Directive: Copy these lines of the records verbatim, starting at the line containing "scientific name: Claytonia caroliniana" and ending at the line containing "family: Caryophyllaceae", with both of those lines included.

※

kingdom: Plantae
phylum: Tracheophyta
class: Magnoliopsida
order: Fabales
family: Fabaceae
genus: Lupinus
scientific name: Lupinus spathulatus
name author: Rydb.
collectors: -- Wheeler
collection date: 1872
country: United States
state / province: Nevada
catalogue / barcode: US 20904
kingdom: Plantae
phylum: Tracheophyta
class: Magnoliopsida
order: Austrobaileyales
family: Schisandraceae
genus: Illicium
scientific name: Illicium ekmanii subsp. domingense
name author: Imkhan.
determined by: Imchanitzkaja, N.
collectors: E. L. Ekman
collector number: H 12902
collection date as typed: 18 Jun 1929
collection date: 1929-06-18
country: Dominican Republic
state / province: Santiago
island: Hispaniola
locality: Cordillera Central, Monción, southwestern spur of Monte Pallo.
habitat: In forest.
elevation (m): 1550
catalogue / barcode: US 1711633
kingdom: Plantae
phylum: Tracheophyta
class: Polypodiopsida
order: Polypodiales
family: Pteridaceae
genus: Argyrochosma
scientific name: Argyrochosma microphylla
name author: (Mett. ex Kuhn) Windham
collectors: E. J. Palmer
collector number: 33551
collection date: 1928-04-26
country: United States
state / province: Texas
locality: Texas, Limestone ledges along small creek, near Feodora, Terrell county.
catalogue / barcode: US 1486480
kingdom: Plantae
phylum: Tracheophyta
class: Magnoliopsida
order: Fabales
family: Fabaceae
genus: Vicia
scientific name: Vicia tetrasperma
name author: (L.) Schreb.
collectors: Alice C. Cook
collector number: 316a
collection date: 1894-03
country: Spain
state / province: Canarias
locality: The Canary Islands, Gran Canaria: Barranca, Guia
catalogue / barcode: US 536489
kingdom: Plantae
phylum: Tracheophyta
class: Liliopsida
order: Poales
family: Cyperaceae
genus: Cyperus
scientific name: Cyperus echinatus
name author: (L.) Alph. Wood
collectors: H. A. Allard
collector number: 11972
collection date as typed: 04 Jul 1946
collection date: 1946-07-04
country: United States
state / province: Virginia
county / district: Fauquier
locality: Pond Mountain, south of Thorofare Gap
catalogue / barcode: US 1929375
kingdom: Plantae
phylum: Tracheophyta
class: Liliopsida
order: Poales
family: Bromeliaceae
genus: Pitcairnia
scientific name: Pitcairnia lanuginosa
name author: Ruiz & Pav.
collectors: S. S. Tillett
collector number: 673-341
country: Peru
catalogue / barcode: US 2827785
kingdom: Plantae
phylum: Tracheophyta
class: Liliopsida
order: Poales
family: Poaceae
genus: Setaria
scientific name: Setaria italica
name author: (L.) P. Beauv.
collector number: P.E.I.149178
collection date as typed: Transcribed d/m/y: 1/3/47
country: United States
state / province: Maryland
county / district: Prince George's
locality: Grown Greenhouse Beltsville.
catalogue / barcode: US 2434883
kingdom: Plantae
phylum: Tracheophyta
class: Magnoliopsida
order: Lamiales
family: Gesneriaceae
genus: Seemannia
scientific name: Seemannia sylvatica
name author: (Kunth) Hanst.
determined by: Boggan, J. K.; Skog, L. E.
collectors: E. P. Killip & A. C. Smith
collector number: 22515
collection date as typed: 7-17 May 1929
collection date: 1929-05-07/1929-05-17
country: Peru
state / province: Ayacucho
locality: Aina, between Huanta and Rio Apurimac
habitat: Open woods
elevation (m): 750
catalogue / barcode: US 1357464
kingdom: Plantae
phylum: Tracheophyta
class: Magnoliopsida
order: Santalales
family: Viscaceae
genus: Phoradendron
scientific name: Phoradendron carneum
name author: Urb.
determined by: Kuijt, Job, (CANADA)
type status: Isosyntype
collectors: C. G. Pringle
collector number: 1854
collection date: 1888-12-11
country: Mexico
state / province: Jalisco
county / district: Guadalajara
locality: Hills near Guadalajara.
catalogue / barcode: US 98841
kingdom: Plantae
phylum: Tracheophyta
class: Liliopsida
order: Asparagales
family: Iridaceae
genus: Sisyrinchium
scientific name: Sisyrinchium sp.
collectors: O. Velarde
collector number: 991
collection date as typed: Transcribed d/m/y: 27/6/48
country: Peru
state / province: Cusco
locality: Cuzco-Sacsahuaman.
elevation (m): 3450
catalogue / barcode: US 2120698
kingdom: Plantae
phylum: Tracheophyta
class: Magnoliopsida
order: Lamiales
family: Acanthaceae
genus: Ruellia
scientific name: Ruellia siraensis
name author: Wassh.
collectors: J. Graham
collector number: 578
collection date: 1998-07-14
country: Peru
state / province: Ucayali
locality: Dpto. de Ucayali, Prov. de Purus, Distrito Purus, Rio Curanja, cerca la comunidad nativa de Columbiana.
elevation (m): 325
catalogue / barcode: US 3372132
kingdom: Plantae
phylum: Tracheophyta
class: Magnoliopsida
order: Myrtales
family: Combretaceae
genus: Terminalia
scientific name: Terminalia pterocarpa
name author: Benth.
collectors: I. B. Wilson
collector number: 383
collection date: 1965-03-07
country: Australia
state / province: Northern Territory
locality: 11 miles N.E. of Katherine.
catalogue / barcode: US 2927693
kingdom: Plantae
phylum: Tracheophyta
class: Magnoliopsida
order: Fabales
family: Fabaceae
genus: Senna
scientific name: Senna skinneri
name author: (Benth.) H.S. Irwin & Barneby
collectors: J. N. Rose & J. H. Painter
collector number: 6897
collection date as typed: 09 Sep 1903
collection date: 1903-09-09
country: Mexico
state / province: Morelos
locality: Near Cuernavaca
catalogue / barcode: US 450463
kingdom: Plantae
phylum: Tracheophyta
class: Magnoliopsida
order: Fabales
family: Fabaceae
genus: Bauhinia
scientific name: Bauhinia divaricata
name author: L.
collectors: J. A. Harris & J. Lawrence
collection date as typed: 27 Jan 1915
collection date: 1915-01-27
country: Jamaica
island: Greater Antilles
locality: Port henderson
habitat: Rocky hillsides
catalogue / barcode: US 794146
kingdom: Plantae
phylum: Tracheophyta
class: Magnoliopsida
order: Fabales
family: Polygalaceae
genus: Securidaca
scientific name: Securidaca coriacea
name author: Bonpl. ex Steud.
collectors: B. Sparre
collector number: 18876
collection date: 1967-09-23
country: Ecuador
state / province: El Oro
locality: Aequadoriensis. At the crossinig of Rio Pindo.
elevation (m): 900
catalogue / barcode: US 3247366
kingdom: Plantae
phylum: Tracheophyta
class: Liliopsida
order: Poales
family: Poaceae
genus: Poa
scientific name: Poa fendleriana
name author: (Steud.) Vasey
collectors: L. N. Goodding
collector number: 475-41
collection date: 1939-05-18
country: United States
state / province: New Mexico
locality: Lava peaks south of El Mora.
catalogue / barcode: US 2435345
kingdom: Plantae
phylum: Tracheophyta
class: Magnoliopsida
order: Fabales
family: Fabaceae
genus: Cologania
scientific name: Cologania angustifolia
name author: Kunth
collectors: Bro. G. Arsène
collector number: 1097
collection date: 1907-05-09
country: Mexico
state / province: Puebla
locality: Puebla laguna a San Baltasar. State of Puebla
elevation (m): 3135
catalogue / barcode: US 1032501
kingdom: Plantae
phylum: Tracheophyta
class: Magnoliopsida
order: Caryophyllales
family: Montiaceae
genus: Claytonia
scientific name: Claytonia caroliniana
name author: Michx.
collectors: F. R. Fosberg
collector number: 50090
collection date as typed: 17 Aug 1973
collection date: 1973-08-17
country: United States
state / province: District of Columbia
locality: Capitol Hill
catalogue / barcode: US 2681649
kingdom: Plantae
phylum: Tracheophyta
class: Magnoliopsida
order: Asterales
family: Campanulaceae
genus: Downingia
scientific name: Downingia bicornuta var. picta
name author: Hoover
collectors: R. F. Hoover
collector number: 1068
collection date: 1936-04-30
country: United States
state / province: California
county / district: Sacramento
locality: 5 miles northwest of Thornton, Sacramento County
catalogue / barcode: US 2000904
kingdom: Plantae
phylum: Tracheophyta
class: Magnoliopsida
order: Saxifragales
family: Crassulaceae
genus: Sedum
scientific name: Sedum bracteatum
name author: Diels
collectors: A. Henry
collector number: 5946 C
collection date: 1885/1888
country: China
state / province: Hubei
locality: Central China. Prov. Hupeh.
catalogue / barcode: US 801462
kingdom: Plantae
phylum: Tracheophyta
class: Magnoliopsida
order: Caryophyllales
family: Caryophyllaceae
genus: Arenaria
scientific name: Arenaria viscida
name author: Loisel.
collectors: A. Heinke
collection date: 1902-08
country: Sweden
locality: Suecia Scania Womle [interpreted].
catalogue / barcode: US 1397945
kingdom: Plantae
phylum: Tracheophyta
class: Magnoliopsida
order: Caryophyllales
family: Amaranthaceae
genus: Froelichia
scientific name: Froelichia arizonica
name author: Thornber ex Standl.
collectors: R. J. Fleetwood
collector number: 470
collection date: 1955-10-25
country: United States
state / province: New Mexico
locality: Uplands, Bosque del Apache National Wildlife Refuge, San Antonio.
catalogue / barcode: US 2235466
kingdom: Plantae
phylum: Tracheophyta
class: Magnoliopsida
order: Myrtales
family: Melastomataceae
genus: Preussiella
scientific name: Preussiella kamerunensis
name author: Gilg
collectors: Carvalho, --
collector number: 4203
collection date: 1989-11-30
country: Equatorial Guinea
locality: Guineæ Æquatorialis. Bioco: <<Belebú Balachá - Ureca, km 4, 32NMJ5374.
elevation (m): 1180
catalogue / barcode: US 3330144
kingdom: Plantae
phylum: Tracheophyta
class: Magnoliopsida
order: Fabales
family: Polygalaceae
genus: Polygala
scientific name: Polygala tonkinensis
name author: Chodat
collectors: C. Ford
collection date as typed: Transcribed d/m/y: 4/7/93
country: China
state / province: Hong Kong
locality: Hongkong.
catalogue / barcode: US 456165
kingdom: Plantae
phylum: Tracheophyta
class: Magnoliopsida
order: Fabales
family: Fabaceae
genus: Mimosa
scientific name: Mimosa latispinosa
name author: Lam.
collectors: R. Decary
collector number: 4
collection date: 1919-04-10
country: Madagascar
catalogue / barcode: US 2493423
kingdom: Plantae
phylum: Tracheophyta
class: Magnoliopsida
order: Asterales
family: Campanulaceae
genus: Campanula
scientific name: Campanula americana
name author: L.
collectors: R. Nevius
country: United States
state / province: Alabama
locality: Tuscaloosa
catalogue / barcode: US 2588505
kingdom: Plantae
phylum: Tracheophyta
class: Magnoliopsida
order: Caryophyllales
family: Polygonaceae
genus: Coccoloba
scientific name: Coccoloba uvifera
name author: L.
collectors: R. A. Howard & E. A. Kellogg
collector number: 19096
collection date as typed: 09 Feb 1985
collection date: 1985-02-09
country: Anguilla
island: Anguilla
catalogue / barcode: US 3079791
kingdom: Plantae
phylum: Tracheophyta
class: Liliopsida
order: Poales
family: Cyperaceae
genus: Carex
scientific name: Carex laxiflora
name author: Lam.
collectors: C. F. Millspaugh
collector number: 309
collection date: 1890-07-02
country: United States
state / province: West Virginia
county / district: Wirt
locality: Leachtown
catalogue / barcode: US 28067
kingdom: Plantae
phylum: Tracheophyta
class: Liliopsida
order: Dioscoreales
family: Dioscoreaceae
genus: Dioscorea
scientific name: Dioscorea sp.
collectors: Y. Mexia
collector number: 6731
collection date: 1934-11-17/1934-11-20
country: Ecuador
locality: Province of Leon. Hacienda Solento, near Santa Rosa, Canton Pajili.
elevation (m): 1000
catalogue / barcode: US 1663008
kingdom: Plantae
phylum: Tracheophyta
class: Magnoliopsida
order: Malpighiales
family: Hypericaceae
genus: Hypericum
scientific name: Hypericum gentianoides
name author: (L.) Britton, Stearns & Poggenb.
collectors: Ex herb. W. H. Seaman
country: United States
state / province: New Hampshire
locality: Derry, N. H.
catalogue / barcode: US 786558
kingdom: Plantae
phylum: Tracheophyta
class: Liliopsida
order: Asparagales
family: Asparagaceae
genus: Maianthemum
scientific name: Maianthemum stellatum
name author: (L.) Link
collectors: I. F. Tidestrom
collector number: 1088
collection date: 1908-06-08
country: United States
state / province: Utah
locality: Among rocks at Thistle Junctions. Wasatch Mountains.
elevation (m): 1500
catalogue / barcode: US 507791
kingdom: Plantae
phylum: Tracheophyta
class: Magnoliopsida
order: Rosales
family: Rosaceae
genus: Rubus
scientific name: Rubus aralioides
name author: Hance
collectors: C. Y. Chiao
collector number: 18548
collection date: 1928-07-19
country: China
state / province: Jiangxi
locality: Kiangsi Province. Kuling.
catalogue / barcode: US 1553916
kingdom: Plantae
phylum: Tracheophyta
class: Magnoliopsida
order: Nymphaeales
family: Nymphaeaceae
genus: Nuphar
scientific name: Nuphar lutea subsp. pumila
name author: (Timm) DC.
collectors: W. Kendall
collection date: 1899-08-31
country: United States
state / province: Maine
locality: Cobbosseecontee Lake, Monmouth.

※

In response:
scientific name: Claytonia caroliniana
name author: Michx.
collectors: F. R. Fosberg
collector number: 50090
collection date as typed: 17 Aug 1973
collection date: 1973-08-17
country: United States
state / province: District of Columbia
locality: Capitol Hill
catalogue / barcode: US 2681649
kingdom: Plantae
phylum: Tracheophyta
class: Magnoliopsida
order: Asterales
family: Campanulaceae
genus: Downingia
scientific name: Downingia bicornuta var. picta
name author: Hoover
collectors: R. F. Hoover
collector number: 1068
collection date: 1936-04-30
country: United States
state / province: California
county / district: Sacramento
locality: 5 miles northwest of Thornton, Sacramento County
catalogue / barcode: US 2000904
kingdom: Plantae
phylum: Tracheophyta
class: Magnoliopsida
order: Saxifragales
family: Crassulaceae
genus: Sedum
scientific name: Sedum bracteatum
name author: Diels
collectors: A. Henry
collector number: 5946 C
collection date: 1885/1888
country: China
state / province: Hubei
locality: Central China. Prov. Hupeh.
catalogue / barcode: US 801462
kingdom: Plantae
phylum: Tracheophyta
class: Magnoliopsida
order: Caryophyllales
family: Caryophyllaceae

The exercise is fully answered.